Dr. Vera contends that appellees' pleadings were insufficient to allege any specific acts of negligence on his part. The record does not reflect that Dr. Vera filed special exceptions to appellees' pleadings. An objection to a pleading defect is waived on appeal in the absence of special exceptions.[1]

Dr. Vera also contends that appellees failed to allege in their pleadings that he committed specific acts of negligence and that this is evidence that the pleadings were "groundless" or brought in bad faith or for the purpose of harassment. The record reflects 1) that the case was filed on October 26, 1990, just before limitations expired, 2) that Dr. Vera was served on March 21, 1991, 3) that Dr. Vera filed his motion for summary judgment on July 19, 1991, before discovery was complete, and 4) that appellees' counsel relied on the opinion of a consulting expert who could not determine if Dr. Vera was culpable without further discovery.
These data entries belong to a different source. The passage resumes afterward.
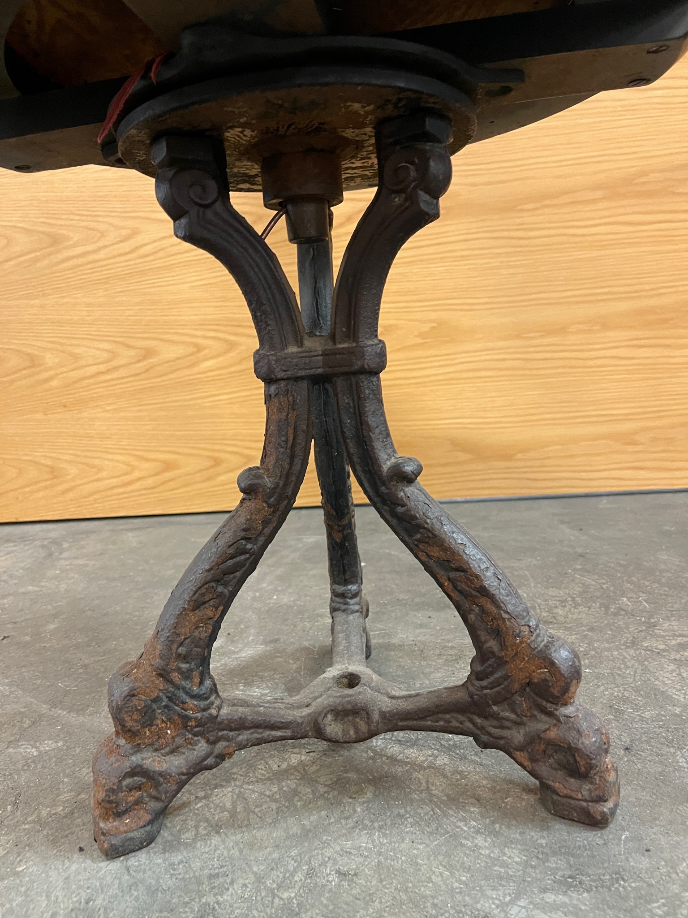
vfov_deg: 67.3
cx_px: 344
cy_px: 459
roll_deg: +3.7
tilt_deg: -7.8
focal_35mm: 26
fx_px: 689
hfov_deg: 53.0
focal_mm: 5.1
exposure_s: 1/50
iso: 500
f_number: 1.6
We cannot say that the trial court abused its discretion by refusing to award sanctions when there is some evidence to support the trial court's finding that the claim, when filed, was not groundless and was brought in good faith. Appellant's sole point of error is overruled.

Because we hold that the trial court's order denying appellant's motion to recover defense costs is void, we order it vacated.

NOTES

[1] See Boyles v. Kerr, 855 S.W.2d 593, 601 (Tex. 1993); Roark v. Allen, 633 S.W.2d 804, 809-810 (Tex.1982). TEX.R.CIV.P. 90, 91.